AFP
This handout photo taken on August 22 and released by Tokyo Electric Power Company (TEPCO) shows sampling from the upper-steam storage during preparations for the initial discharge of treated water at the Fukushima Daiichi nuclear power plant in Okuma, Fukushima prefecture.
The final preparations to discharge wastewater from the crippled Fukushima power plant in Japan began on Wednesday, its operator said, a day before the scheduled release into the Pacific Ocean.
Tokyo had announced on Tuesday that the operation into the Pacific would begin on Thursday, prompting an angry response from China and partial import bans on Japanese seafood by China's Hong Kong and Macau.

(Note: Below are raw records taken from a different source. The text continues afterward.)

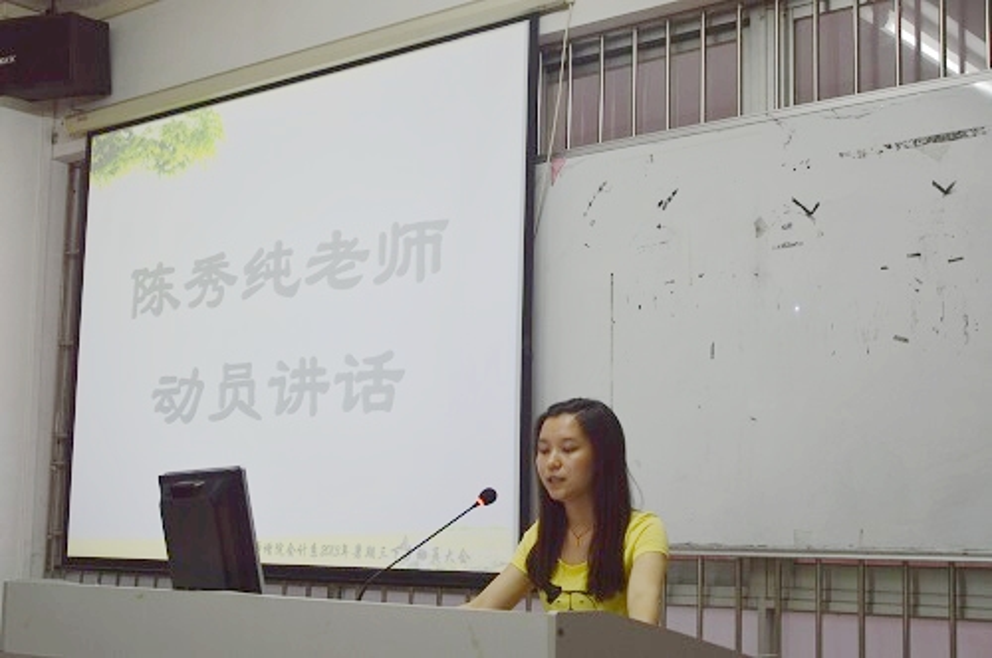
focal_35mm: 52
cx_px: 496
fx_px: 1445
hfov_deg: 37.9
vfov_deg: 25.7
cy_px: 329
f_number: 4.5
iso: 250
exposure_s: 1/40
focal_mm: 35
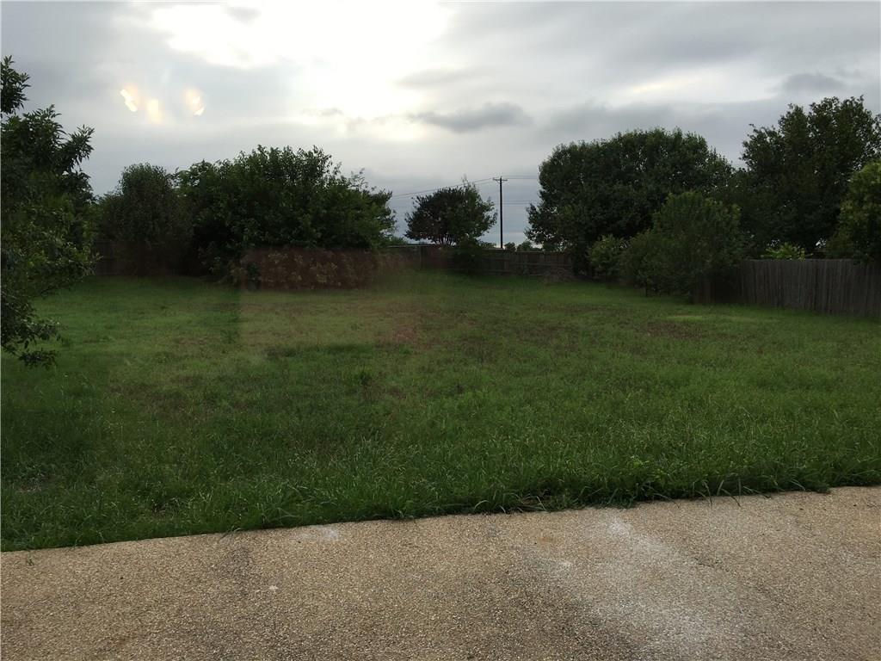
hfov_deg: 61.7
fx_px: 738
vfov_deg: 48.2
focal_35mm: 29
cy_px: 330
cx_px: 440
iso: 25
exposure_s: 1/578
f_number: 2.2
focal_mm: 4.15
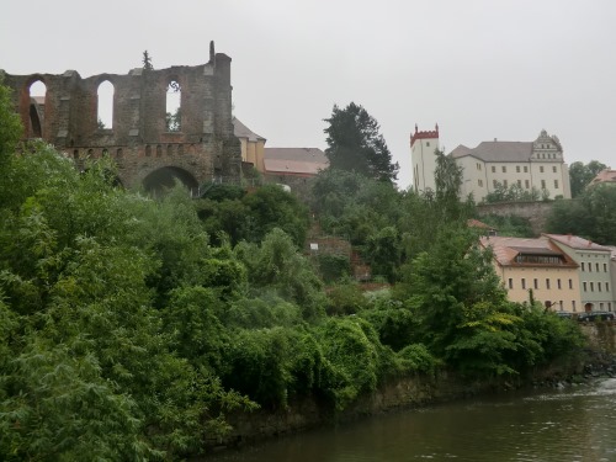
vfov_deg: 41.8
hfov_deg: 54.0
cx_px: 308
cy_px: 231
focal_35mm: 34
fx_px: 605
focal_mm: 6.1
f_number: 3.6
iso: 64
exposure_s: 1/250
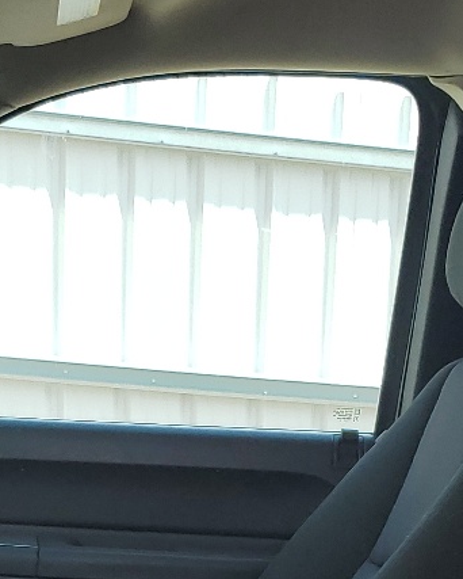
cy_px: 743
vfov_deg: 18.8
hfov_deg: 16.2
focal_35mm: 95
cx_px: 192
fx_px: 1626
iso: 50
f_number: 1.5
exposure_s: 1/909
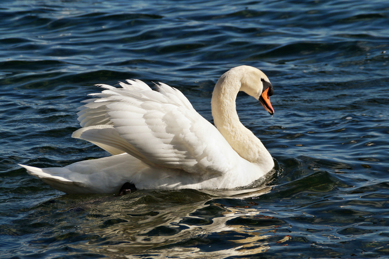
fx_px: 3240
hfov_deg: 6.9
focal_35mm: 300
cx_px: 194
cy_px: 130
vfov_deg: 4.6
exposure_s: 1/1000
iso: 320
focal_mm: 200
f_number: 9
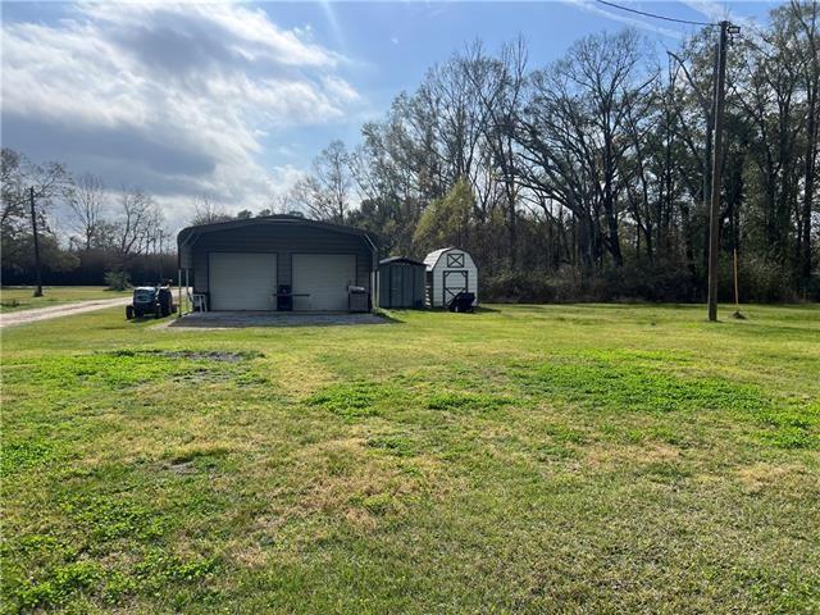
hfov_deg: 67.3
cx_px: 410
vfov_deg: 53.1
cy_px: 308
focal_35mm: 26
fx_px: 616
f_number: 1.5
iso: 50
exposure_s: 1/6211
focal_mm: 5.7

The operator of the plant, TEPCO, said on Tuesday that it diluted a cubic meter of the waste water with around 1,200 cubic meters of seawater and allowed it to flow into position in a pipe.
This water will be tested and then from Thursday released into the sea together with more water stored at the site that will be transferred and diluted, TEPCO said in a statement.
The Fukushima-Daiichi nuclear power station was knocked out by a massive earthquake and tsunami that killed around 18,000 people in March 2011, sending three of its reactors into meltdown.
TEPCO has since collected 1.34 million cubic meters of water – almost 540 Olympic swimming pools' worth – used to cool what remains of the still highly radioactive reactors, mixed with groundwater and rain.
A special system has filtered out all radioactive nuclides except for tritium, levels of which will be well within safe limits, according to TEPCO.